Scaling the supply chain for Chipotle needs to grow along with the company, said Josh Brau, Program Manager for Food with Integrity at Chipotle. “We need to see the growth of farmers producing food in the way we hope they’ll do it.”

Paul Willis, co-founder and manager at Niman Ranch Pork Co. said, “We used to say we can add another farmer every time Chipotle opened a restaurant, but they got going pretty quickly.” Other challenges for his farming include the ethanol craze, as feed is such a significant cost of raising a pig.

Nora Pouillon, founder of Restaurant Nora, is committed to only buying organic products and has been doing it for decades before it was popular. “Now, my supply chain has come full-circle,” she says.
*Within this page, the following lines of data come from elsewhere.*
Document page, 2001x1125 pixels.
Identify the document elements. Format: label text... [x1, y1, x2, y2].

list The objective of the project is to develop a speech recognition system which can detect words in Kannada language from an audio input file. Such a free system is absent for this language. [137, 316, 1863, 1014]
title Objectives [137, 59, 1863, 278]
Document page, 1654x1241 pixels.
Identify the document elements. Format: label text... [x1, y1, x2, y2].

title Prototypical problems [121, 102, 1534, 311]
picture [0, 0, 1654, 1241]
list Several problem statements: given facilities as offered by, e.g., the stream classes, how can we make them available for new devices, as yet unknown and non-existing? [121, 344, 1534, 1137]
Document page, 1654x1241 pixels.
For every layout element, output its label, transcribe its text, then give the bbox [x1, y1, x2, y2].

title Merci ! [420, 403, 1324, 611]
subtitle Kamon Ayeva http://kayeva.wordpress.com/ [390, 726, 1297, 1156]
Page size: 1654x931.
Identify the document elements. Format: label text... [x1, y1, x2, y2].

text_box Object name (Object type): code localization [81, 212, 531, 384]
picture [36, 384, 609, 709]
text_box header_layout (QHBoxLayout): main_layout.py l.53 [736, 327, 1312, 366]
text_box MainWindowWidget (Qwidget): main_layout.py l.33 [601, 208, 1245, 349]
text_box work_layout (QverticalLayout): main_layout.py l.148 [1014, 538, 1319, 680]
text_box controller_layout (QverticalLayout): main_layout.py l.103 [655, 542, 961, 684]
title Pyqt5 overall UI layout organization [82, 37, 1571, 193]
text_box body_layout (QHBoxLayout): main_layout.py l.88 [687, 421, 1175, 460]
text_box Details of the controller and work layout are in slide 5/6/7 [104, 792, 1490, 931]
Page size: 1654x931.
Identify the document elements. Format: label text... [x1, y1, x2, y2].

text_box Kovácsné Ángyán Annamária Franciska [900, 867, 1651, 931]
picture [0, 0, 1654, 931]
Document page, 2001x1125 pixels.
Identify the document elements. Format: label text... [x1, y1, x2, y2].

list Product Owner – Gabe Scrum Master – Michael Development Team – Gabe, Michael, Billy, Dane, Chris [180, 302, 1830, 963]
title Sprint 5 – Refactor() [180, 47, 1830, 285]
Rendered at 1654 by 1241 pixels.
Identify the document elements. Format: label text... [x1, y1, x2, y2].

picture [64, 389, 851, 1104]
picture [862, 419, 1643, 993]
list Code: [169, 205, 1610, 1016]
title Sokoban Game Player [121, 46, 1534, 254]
A larger company, Marriott, has promised to serve only cage-free eggs by 2015. Brad Nelson, who oversees the culinary strategy for 18 global brands with Marriot International, said, “Anybody will grow or raise anything if you agree to buy it at a certain price.” Nelson said part of the business model is about building an infrastructure along with a new hotel.  For example, with their new hotel in Haiti, Nelson said, “We are committing to these farmers and buying everything they grow,” which he said provides a consistent income important for farmers.

Vicky Rateau, campaign manager for Oxfam America’s food and climate change campaigns, said Oxfam takes a theme and a commodity to focus on issues. Rateau is a part of Oxfam’s team that encourages companies to address deeper issues such as hunger. “Companies can play a role in addressing hunger in their supply chains,” Rateau said.